#### [Requirement]
Stop after the line that contains "Создающийся в результате". Until then, retype each line of the entries exactly from the first one, skipping pictures.
--- Dataset records ---
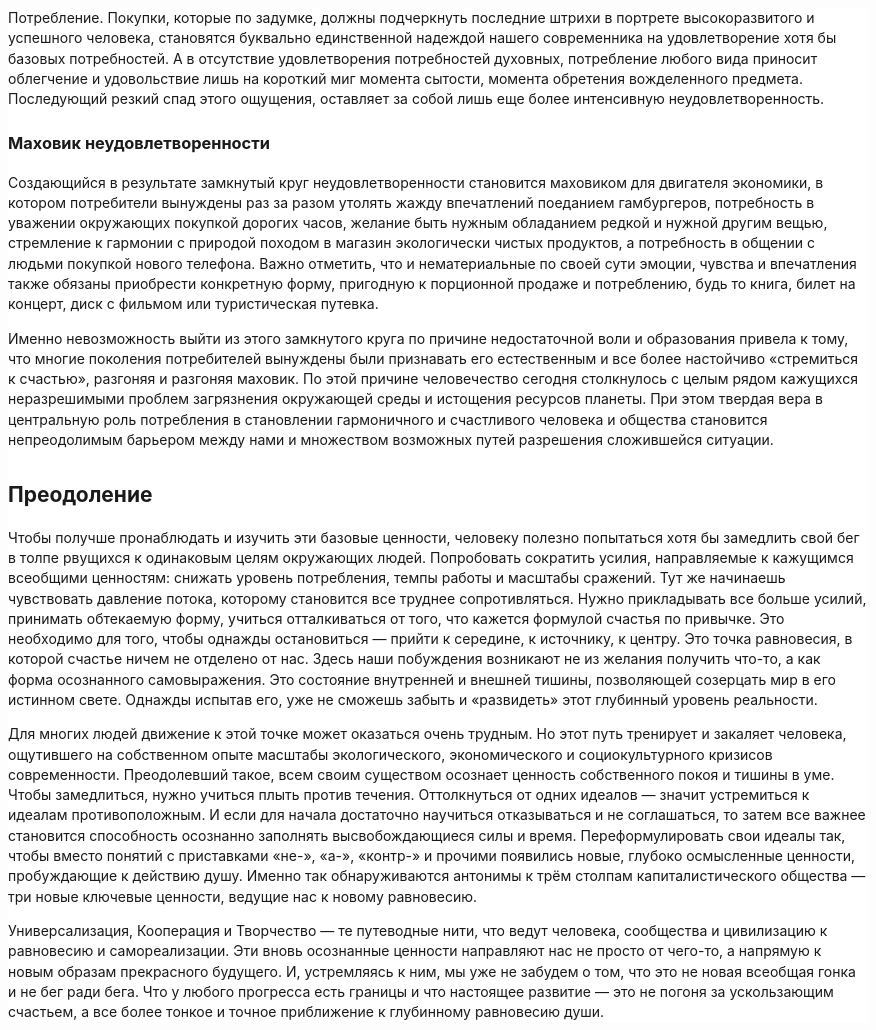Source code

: Потребление. Покупки, которые по задумке, должны подчеркнуть последние штрихи в портрете высокоразвитого и успешного человека, становятся буквально единственной надеждой нашего современника на удовлетворение хотя бы базовых потребностей. А в отсутствие удовлетворения потребностей духовных, потребление любого вида приносит облегчение и удовольствие лишь на короткий миг момента сытости, момента обретения вожделенного предмета. Последующий резкий спад этого ощущения, оставляет за собой лишь еще более интенсивную неудовлетворенность.

### Маховик неудовлетворенности

Создающийся в результате замкнутый круг неудовлетворенности становится маховиком для двигателя экономики, в котором потребители вынуждены раз за разом утолять жажду впечатлений поеданием гамбургеров, потребность в уважении окружающих покупкой дорогих часов, желание быть нужным обладанием редкой и нужной другим вещью, стремление к гармонии с природой походом в магазин экологически чистых продуктов, а потребность в общении с людьми покупкой нового телефона. Важно отметить, что и нематериальные по своей сути эмоции, чувства и впечатления также обязаны приобрести конкретную форму, пригодную к порционной продаже и потреблению, будь то книга, билет на концерт, диск с фильмом или туристическая путевка.

Именно невозможность выйти из этого замкнутого круга по причине недостаточной воли и образования привела к тому, что многие поколения потребителей вынуждены были признавать его естественным и все более настойчиво «стремиться к счастью», разгоняя и разгоняя маховик. По этой причине человечество сегодня столкнулось с целым рядом кажущихся неразрешимыми проблем загрязнения окружающей среды и истощения ресурсов планеты. При этом твердая вера в центральную роль потребления в становлении гармоничного и счастливого человека и общества становится непреодолимым барьером между нами и множеством возможных путей разрешения сложившейся ситуации.

## Преодоление

Чтобы получше пронаблюдать и изучить эти базовые ценности, человеку полезно попытаться хотя бы замедлить свой бег в толпе рвущихся к одинаковым целям окружающих людей. Попробовать сократить усилия, направляемые к кажущимся всеобщими ценностям: снижать уровень потребления, темпы работы и масштабы сражений. Тут же начинаешь чувствовать давление потока, которому становится все труднее сопротивляться. Нужно прикладывать все больше усилий, принимать обтекаемую форму, учиться отталкиваться от того, что кажется формулой счастья по привычке. Это необходимо для того, чтобы однажды остановиться — прийти к середине, к источнику, к центру. Это точка равновесия, в которой счастье ничем не отделено от нас. Здесь наши побуждения возникают не из желания получить что-то, а как форма осознанного самовыражения. Это состояние внутренней и внешней тишины, позволяющей созерцать мир в его истинном свете. Однажды испытав его, уже не сможешь забыть и «развидеть» этот глубинный уровень реальности.

Для многих людей движение к этой точке может оказаться очень трудным. Но этот путь тренирует и закаляет человека, ощутившего на собственном опыте масштабы экологического, экономического и социокультурного кризисов современности. Преодолевший такое, всем своим существом осознает ценность собственного покоя и тишины в уме. Чтобы замедлиться, нужно учиться плыть против течения. Оттолкнуться от одних идеалов — значит устремиться к идеалам противоположным. И если для начала достаточно научиться отказываться и не соглашаться, то затем все важнее становится способность осознанно заполнять высвобождающиеся силы и время. Переформулировать свои идеалы так, чтобы вместо понятий с приставками «не-», «а-», «контр-» и прочими появились новые, глубоко осмысленные ценности, пробуждающие к действию душу. Именно так обнаруживаются антонимы к трём столпам капиталистического общества — три новые ключевые ценности, ведущие нас к новому равновесию.

Универсализация, Кооперация и Творчество — те путеводные нити, что ведут человека, сообщества и цивилизацию к равновесию и самореализации. Эти вновь осознанные ценности направляют нас не просто от чего-то, а напрямую к новым образам прекрасного будущего. И, устремляясь к ним, мы уже не забудем о том, что это не новая всеобщая гонка и не бег ради бега. Что у любого прогресса есть границы и что настоящее развитие — это не погоня за ускользающим счастьем, а все более тонкое и точное приближение к глубинному равновесию души.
---
#### [Response to this task]
Source code

: Потребление. Покупки, которые по задумке, должны подчеркнуть последние штрихи в портрете высокоразвитого и успешного человека, становятся буквально единственной надеждой нашего современника на удовлетворение хотя бы базовых потребностей. А в отсутствие удовлетворения потребностей духовных, потребление любого вида приносит облегчение и удовольствие лишь на короткий миг момента сытости, момента обретения вожделенного предмета. Последующий резкий спад этого ощущения, оставляет за собой лишь еще более интенсивную неудовлетворенность.

### Маховик неудовлетворенности

Создающийся в результате замкнутый круг неудовлетворенности становится маховиком для двигателя экономики, в котором потребители вынуждены раз за разом утолять жажду впечатлений поеданием гамбургеров, потребность в уважении окружающих покупкой дорогих часов, желание быть нужным обладанием редкой и нужной другим вещью, стремление к гармонии с природой походом в магазин экологически чистых продуктов, а потребность в общении с людьми покупкой нового телефона. Важно отметить, что и нематериальные по своей сути эмоции, чувства и впечатления также обязаны приобрести конкретную форму, пригодную к порционной продаже и потреблению, будь то книга, билет на концерт, диск с фильмом или туристическая путевка.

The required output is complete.